Noticing my exasperated facial expression (I’m not one to hold them back), she quickly apologized for the question — of course I’d have rather not have spent the last four years either in pain or fighting to keep it at bay. But as I’ve contemplated her question since then, I’ve realized more and more how much that injury — the pain, the lessons, the recovery — has affected my life outcomes… and not necessarily in a bad way.
Had I not been so fed up with my inability to run and been able to enjoy more of what Madison had to offer, it’s possible I wouldn’t have made it such a point to get out of town as soon as I graduated from my master’s program. Instead, I headed to what should truly be called “the sunshine state.”
My lingering injury and a visit to a physical therapist in Tucson introduced me to the idea that some of my unrelenting discomfort was being aggravated by stress and anxiety, which led me to sign up for those Mindfulness classes I’ve discussed in previous blog posts. Those classes helped me deal with everything from grief over my dad’s death, to physical pain, to overall stress and anxiousness, improving my quality of life far beyond what I’d initially come in looking for.

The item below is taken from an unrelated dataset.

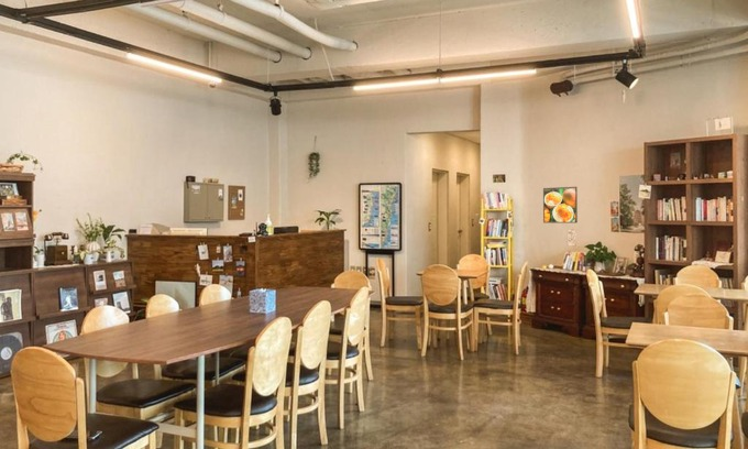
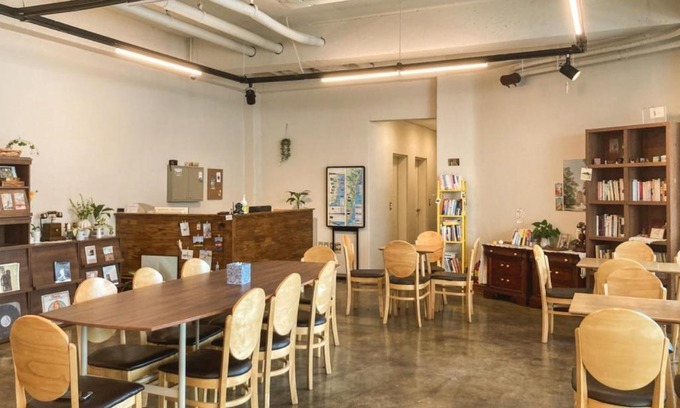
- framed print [542,186,579,225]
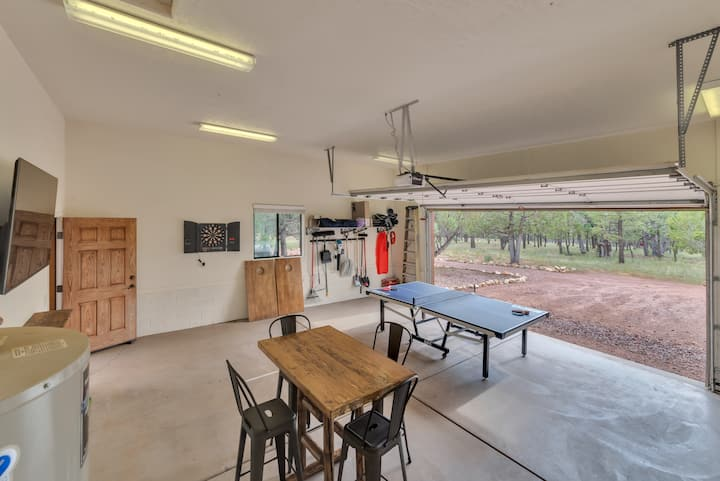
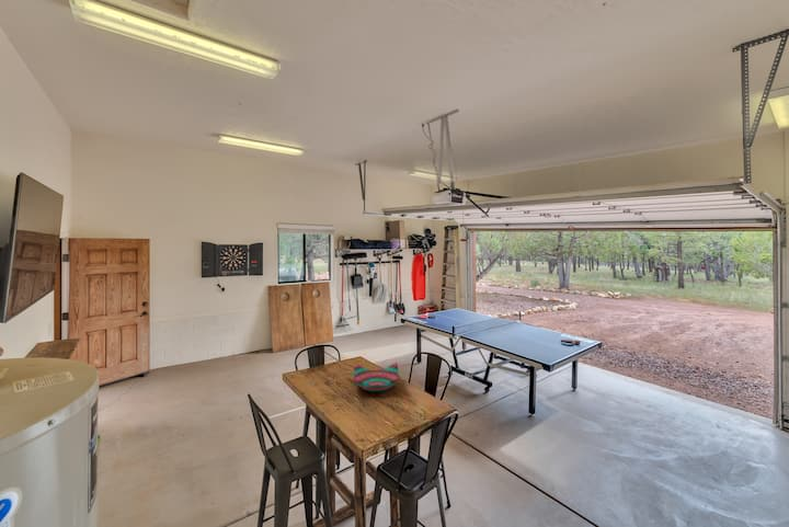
+ decorative bowl [351,362,402,393]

I could go on about other positive things that resulted from moving to Tucson — the amazing group of friends I found there, for instance. I could also describe other positive life outcomes that have come from my injury, such as how much more nutritiously I eat now — without the ability to “run” the calories off, I learned how to separate food and working out, concentrating on my overall health. The point is, these are all good things; and while there were plenty of tears, pain, and frustration (there still are occasionally), that could make me say “my life would be much easier if it weren’t for that injury,” the fact of the matter is, it might not be.
If you’ve read And Then It Rained, you know the effects that came after giving Maya the letter. In some ways, I can trace every piece of my life back to that action, given that the fall-out with Maya it caused is what propelled me to go away to the University of North Carolina at Chapel Hill, and my incredible experience there continues to propel my life in so many ways.
So what if? What if my cousin’s team had gone 11-1 with Maya and me cheering our hearts out at the championship game?
I’ll never know. And maybe that’s okay. Maybe that’s a beautiful thing somehow that something so simple created so many ripples in my life. Some of them negative, some of them positive, all of them undoubtedly remarkable.